## EXERCISE
Among the entries below, one stretch runs from the line that contains "Poster komersial biasanya" through the line that contains "3. Mengenalkan produk atau layanan baru". Repeat that stretch exactly, ends included, and only that.

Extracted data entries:
····················
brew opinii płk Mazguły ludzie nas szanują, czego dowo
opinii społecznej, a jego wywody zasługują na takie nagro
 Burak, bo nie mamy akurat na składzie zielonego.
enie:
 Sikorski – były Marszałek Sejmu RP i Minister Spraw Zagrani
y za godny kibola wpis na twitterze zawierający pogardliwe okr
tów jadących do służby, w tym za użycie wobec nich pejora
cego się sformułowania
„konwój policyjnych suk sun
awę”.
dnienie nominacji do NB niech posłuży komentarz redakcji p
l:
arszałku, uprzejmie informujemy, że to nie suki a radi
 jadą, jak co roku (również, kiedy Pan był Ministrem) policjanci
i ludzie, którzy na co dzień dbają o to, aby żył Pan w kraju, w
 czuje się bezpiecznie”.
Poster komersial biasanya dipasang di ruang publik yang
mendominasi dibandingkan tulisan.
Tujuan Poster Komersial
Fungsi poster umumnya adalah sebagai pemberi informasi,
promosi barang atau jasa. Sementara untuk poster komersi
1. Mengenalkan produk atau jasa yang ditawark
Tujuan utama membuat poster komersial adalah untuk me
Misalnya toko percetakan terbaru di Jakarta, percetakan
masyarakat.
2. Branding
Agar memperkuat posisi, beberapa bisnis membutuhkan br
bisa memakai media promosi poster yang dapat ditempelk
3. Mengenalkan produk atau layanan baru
····················
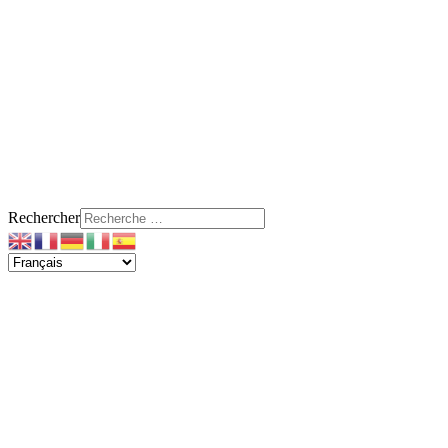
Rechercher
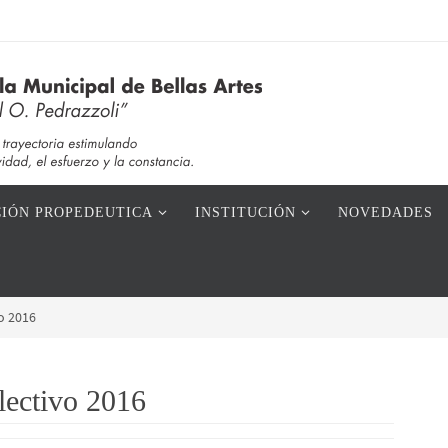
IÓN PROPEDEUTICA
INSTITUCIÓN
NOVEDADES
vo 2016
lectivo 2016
····················
## OUTPUT FOR THIS EXERCISE
Poster komersial biasanya dipasang di ruang publik yang
mendominasi dibandingkan tulisan.
Tujuan Poster Komersial
Fungsi poster umumnya adalah sebagai pemberi informasi,
promosi barang atau jasa. Sementara untuk poster komersi
1. Mengenalkan produk atau jasa yang ditawark
Tujuan utama membuat poster komersial adalah untuk me
Misalnya toko percetakan terbaru di Jakarta, percetakan
masyarakat.
2. Branding
Agar memperkuat posisi, beberapa bisnis membutuhkan br
bisa memakai media promosi poster yang dapat ditempelk
3. Mengenalkan produk atau layanan baru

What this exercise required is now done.